You should see what kind of discount you are getting. These are too negligible discount to really go for a credit card and pay heavy interest. Moreover, read the fine prints. These offers may be on a certain value of spend. For example, it may say that 5% cash back is applicable only when you spend more than Rs 1000. Moreover, base rate in airlines are not much anyways.
What you should understand is that these discounts may not be very attractive and may come up with much administrative hassle that you would lose the interest after sometime.
Last month I was starved of cash so I went to a bank for personal loan. After usual queries on my job details, salary etc, the bank was willing to offer me personal loan of Rs 5 lakh at 13.50% interest rate. However, when I checked with another bank, it was offering me 13% interest, 0.5% less than the earlier bank. Sir why it is that different banks charge different interest rate on personal loan for the same person?

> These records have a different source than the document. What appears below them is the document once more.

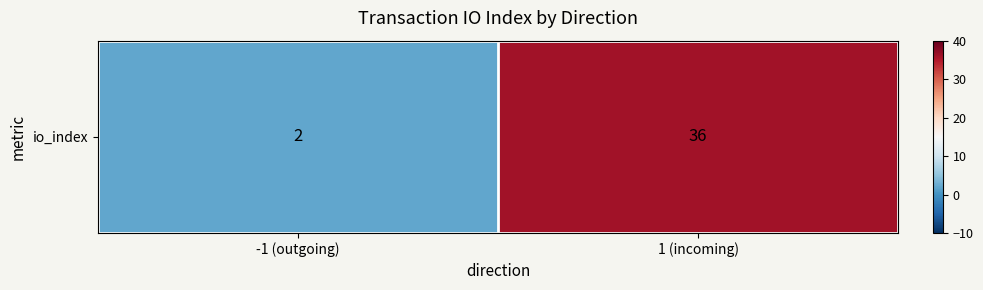

What is the average value?

19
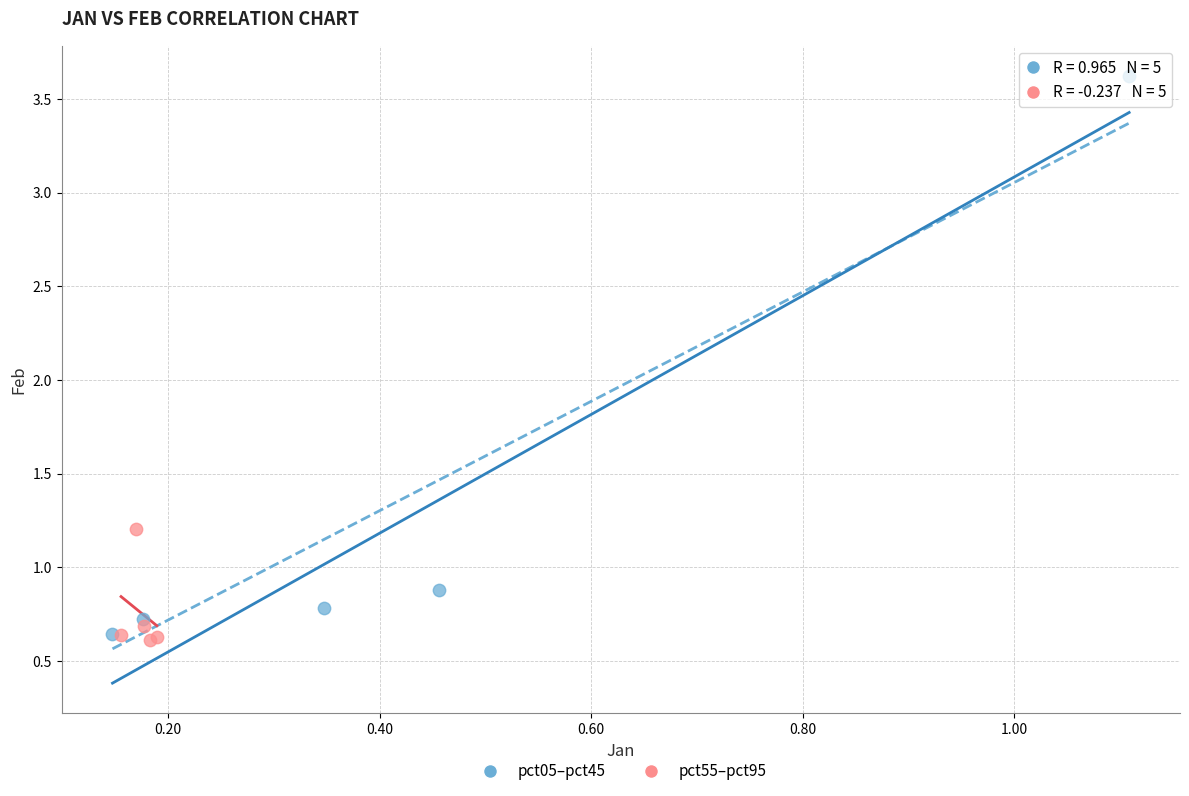

Which series has the widest spread of Y values?

pct05–pct45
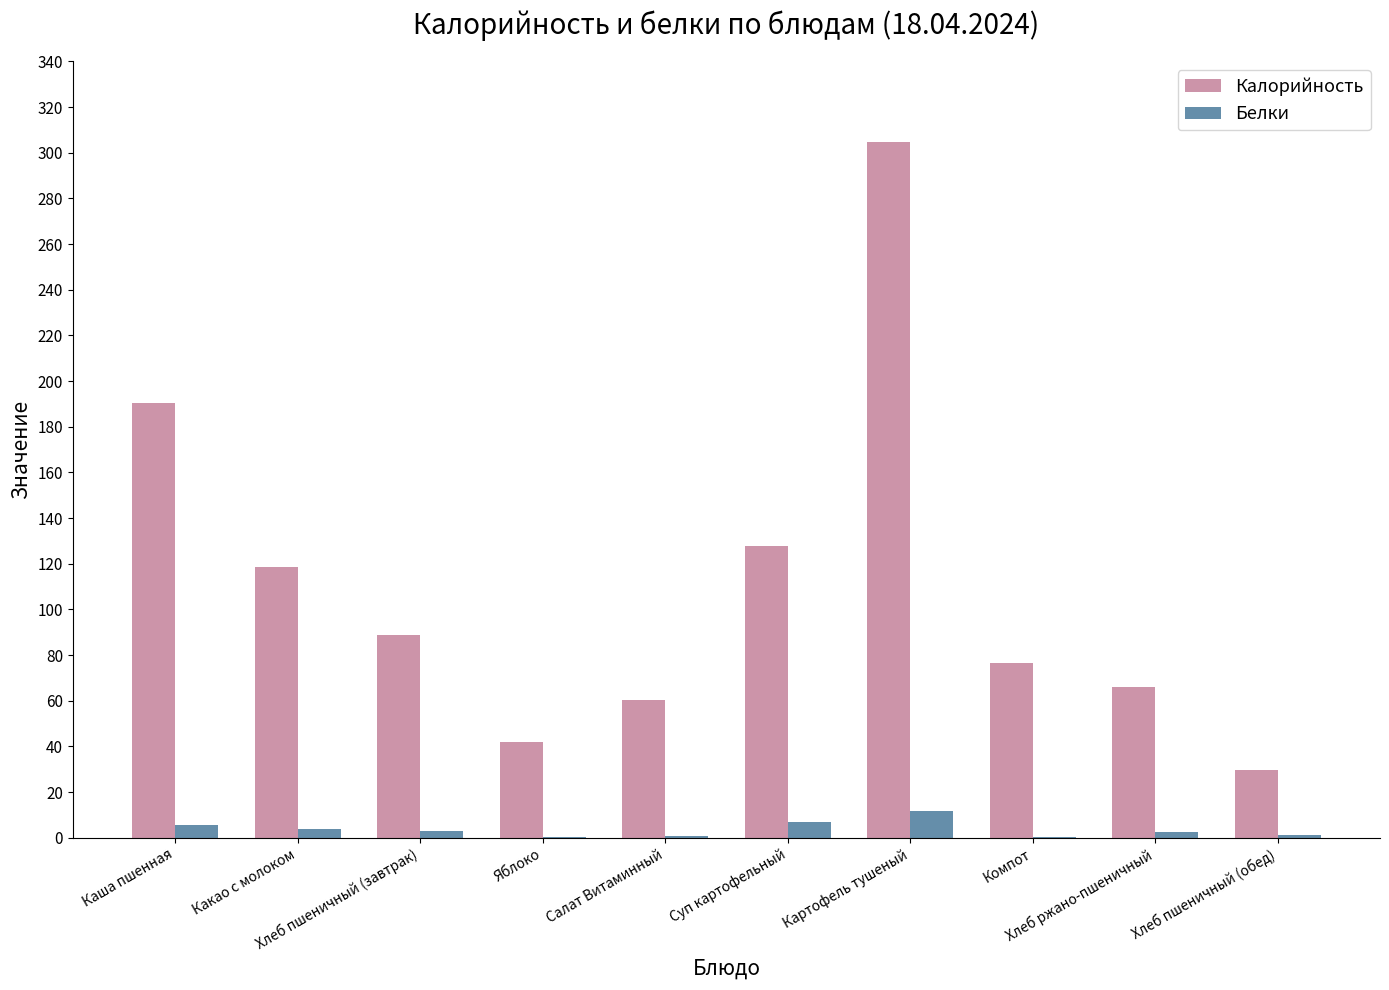

The value of Белки at Яблоко is 0.4. True or false?

True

- Lalit Narayan Sinha, Gaya
Banks have become very autonomous since RBI freed them on deciding interest rates on deposit or loan. There is no uniform interest rate on banks.
Hence banks have devised their own criteria to judge the credit worthiness and interest rate for borrowers. However, looking at only interest rate will not be a wise decision. Ask the banks their processing charges, one time fee, associated insurance (is it mandatory) etc. All these items add to your cost of borrowing loan. These costs can be big enough to bridge the gap between the interest rate of two banks.
Hence look at the total cost of borrowing money and not just the interest rate.
Dear Personal Finance Advisor,
I fall in the 20% tax bracket and my financial planner has been advising me to invest in ELSS as he says it is a good tax-saving investment and is one of the best ways to grow money along with saving tax. But I don’t know how to choose best ELSS mutual funds to invest? Please help me in this regard.
- Lovedelet D’Souza, Mangalore
First thing you must do is to check if your deduction has already reached the figure of 1.5 lakhs under 80C. If not, you can think of investing in ELSS.
ELSS are close equity mutual funds that invest in a group of companies. The closed nature of this fund doesn’t allow you to sell it before 3 years of purchase. Hence when you invest, please be ready to wait for 3 years before you redeem the fund and get your money back (with returns depending on the market). Returns depend on the market and hence you should understand this risk.